Rave Architect, the Form and Edit Check design part of Rave, isn't quite 20 years old and in fact it still looks remarkably fresh, but nearly 20 years after it was first created, the needs of its users have grown. Some Rave installs have been running for more than a decade, accumulating hundreds of studies and reaching a scale that, I'm sure, would surprise the original designers of Architect.

That scale brings with it organizational challenges. Teams of 2 or 3 study builders in a single location have become departments of fifty or more study builders spread across different continents and timezones. Which projects are active? Which projects belong to which therapeutic areas? Which are the Phase III or Phase IV projects? Rave Architect doesn't have the ability to capture that Metadata. The Project listing in Architect gives you two useful attributes: The name of the Project and whether or not the Project is Active.

Architect Projects

This isn't a criticism of Architect; It's a tool designed to help you with the work of building and publishing EDC studies. It isn't a project planning tool, a team coordination platform or a Metadata repository. As an organization that uses Architect you need to provide those things.

As a result Organizations have tools for Project planning, technical document management, specifications management, UAT findings tracking, programming review and many more - some of them use commercial software but many of them are home-grown using spreadsheets and shared drives.

Our goal at TrialGrid is to provide a single, integrated environment for the nuts-and-bolts work of the study build but also the tracking activities that go on around it. As every Clinical Programmer knows, the job isn't done when you create a Form or an Edit Check. You also need to update a system or a spreadsheet to indicate that you've done that work and that it's ready to be reviewed by a technical reviewer, a standards manager, a tester or a manager. Life would be so much easier if there was a function in the study build tool that would perform that step.
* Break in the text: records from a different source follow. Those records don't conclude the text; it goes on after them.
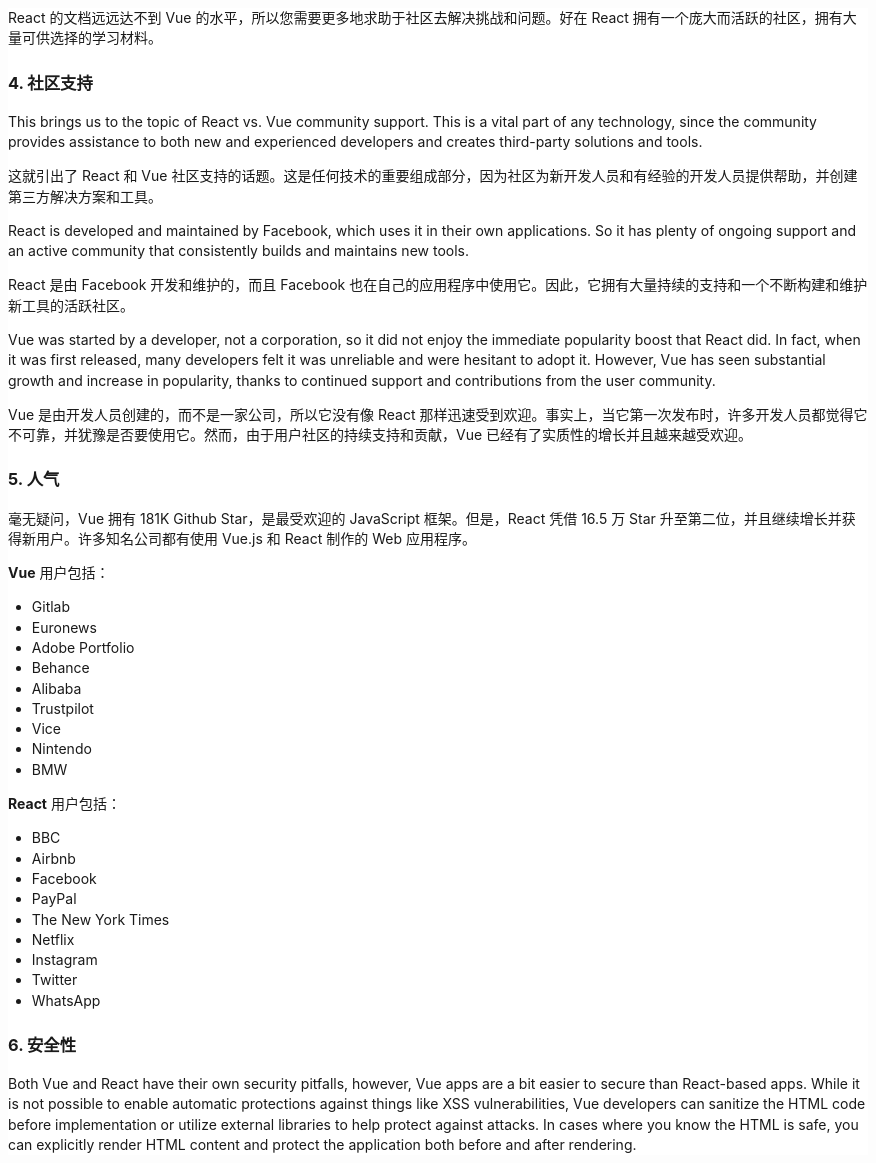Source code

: React 的文档远远达不到 Vue 的水平，所以您需要更多地求助于社区去解决挑战和问题。好在 React 拥有一个庞大而活跃的社区，拥有大量可供选择的学习材料。

### 4. 社区支持

This brings us to the topic of React vs. Vue community support. This is a vital part of any technology, since the community provides assistance to both new and experienced developers and creates third-party solutions and tools.

这就引出了 React 和 Vue 社区支持的话题。这是任何技术的重要组成部分，因为社区为新开发人员和有经验的开发人员提供帮助，并创建第三方解决方案和工具。

React is developed and maintained by Facebook, which uses it in their own applications. So it has plenty of ongoing support and an active community that consistently builds and maintains new tools.

React 是由 Facebook 开发和维护的，而且 Facebook 也在自己的应用程序中使用它。因此，它拥有大量持续的支持和一个不断构建和维护新工具的活跃社区。

Vue was started by a developer, not a corporation, so it did not enjoy the immediate popularity boost that React did. In fact, when it was first released, many developers felt it was unreliable and were hesitant to adopt it. However, Vue has seen substantial growth and increase in popularity, thanks to continued support and contributions from the user community.

Vue 是由开发人员创建的，而不是一家公司，所以它没有像 React 那样迅速受到欢迎。事实上，当它第一次发布时，许多开发人员都觉得它不可靠，并犹豫是否要使用它。然而，由于用户社区的持续支持和贡献，Vue 已经有了实质性的增长并且越来越受欢迎。

### 5. 人气

毫无疑问，Vue 拥有 181K Github Star，是最受欢迎的 JavaScript 框架。但是，React 凭借 16.5 万 Star 升至第二位，并且继续增长并获得新用户。许多知名公司都有使用 Vue.js 和 React 制作的 Web 应用程序。

**Vue** 用户包括：

* Gitlab
* Euronews
* Adobe Portfolio
* Behance
* Alibaba
* Trustpilot
* Vice
* Nintendo
* BMW

**React** 用户包括：

* BBC
* Airbnb
* Facebook
* PayPal
* The New York Times
* Netflix
* Instagram
* Twitter
* WhatsApp

### 6. 安全性

Both Vue and React have their own security pitfalls, however, Vue apps are a bit easier to secure than React-based apps. While it is not possible to enable automatic protections against things like XSS vulnerabilities, Vue developers can sanitize the HTML code before implementation or utilize external libraries to help protect against attacks. In cases where you know the HTML is safe, you can explicitly render HTML content and protect the application both before and after rendering.
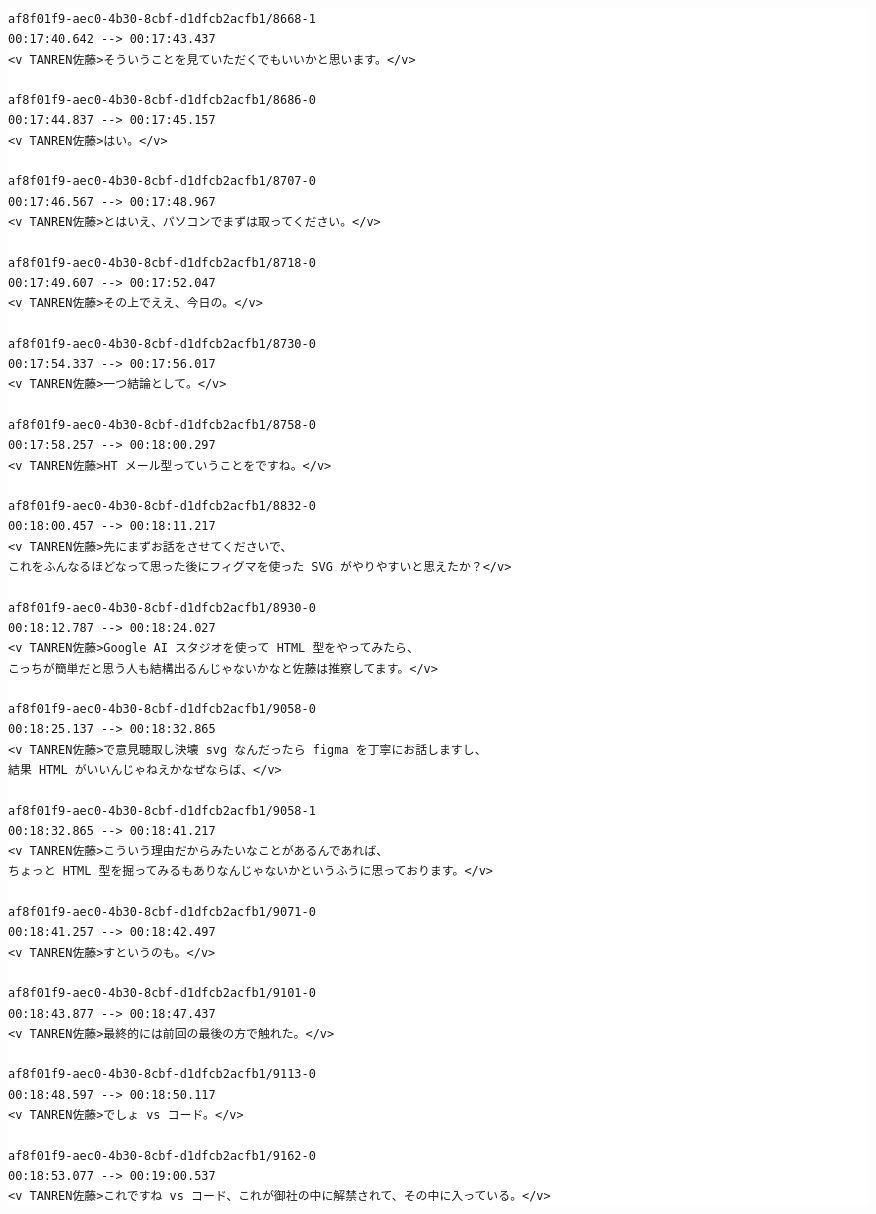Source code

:     af8f01f9-aec0-4b30-8cbf-d1dfcb2acfb1/8668-1
    00:17:40.642 --> 00:17:43.437
    <v TANREN佐藤>そういうことを見ていただくでもいいかと思います。</v>
    
    af8f01f9-aec0-4b30-8cbf-d1dfcb2acfb1/8686-0
    00:17:44.837 --> 00:17:45.157
    <v TANREN佐藤>はい。</v>
    
    af8f01f9-aec0-4b30-8cbf-d1dfcb2acfb1/8707-0
    00:17:46.567 --> 00:17:48.967
    <v TANREN佐藤>とはいえ、パソコンでまずは取ってください。</v>
    
    af8f01f9-aec0-4b30-8cbf-d1dfcb2acfb1/8718-0
    00:17:49.607 --> 00:17:52.047
    <v TANREN佐藤>その上でええ、今日の。</v>
    
    af8f01f9-aec0-4b30-8cbf-d1dfcb2acfb1/8730-0
    00:17:54.337 --> 00:17:56.017
    <v TANREN佐藤>一つ結論として。</v>
    
    af8f01f9-aec0-4b30-8cbf-d1dfcb2acfb1/8758-0
    00:17:58.257 --> 00:18:00.297
    <v TANREN佐藤>HT メール型っていうことをですね。</v>
    
    af8f01f9-aec0-4b30-8cbf-d1dfcb2acfb1/8832-0
    00:18:00.457 --> 00:18:11.217
    <v TANREN佐藤>先にまずお話をさせてくださいで、
    これをふんなるほどなって思った後にフィグマを使った SVG がやりやすいと思えたか？</v>
    
    af8f01f9-aec0-4b30-8cbf-d1dfcb2acfb1/8930-0
    00:18:12.787 --> 00:18:24.027
    <v TANREN佐藤>Google AI スタジオを使って HTML 型をやってみたら、
    こっちが簡単だと思う人も結構出るんじゃないかなと佐藤は推察してます。</v>
    
    af8f01f9-aec0-4b30-8cbf-d1dfcb2acfb1/9058-0
    00:18:25.137 --> 00:18:32.865
    <v TANREN佐藤>で意見聴取し決壊 svg なんだったら figma を丁寧にお話しますし、
    結果 HTML がいいんじゃねえかなぜならば、</v>
    
    af8f01f9-aec0-4b30-8cbf-d1dfcb2acfb1/9058-1
    00:18:32.865 --> 00:18:41.217
    <v TANREN佐藤>こういう理由だからみたいなことがあるんであれば、
    ちょっと HTML 型を掘ってみるもありなんじゃないかというふうに思っております。</v>
    
    af8f01f9-aec0-4b30-8cbf-d1dfcb2acfb1/9071-0
    00:18:41.257 --> 00:18:42.497
    <v TANREN佐藤>すというのも。</v>
    
    af8f01f9-aec0-4b30-8cbf-d1dfcb2acfb1/9101-0
    00:18:43.877 --> 00:18:47.437
    <v TANREN佐藤>最終的には前回の最後の方で触れた。</v>
    
    af8f01f9-aec0-4b30-8cbf-d1dfcb2acfb1/9113-0
    00:18:48.597 --> 00:18:50.117
    <v TANREN佐藤>でしょ vs コード。</v>
    
    af8f01f9-aec0-4b30-8cbf-d1dfcb2acfb1/9162-0
    00:18:53.077 --> 00:19:00.537
    <v TANREN佐藤>これですね vs コード、これが御社の中に解禁されて、その中に入っている。</v>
That's why in TrialGrid we provide Labels that can be applied to any study design object to signal a workflow state (e.g. Ready for Review) or to provide informational tags (e.g. IxRS Integration) and Custom Metadata that can be applied to Forms and Fields in the study design to capture additional information (e.g. Form Standards Version, SDTM Annotation, E2B field relation, SDV tier).

And this week we added the ability to apply labels and custom Metadata to Projects and to Drafts. Allowing you to get a better overview of your Projects and to filter or search the list:

TrialGrid Projects

Just like Labels and Metadata on other object types, you get to choose the names and colors of Labels and the additional Metadata you want to capture. If it's Metadata related to study design objects such as Forms, Fields or the Draft itself then it is automatically exported to and imported from ALS files. This is useful if your source of ALS files is not Rave Architect but some kind of Metadata Repository - now some of that useful Metadata can be transferred along with the study design where it's helpful for Clinical Programmers.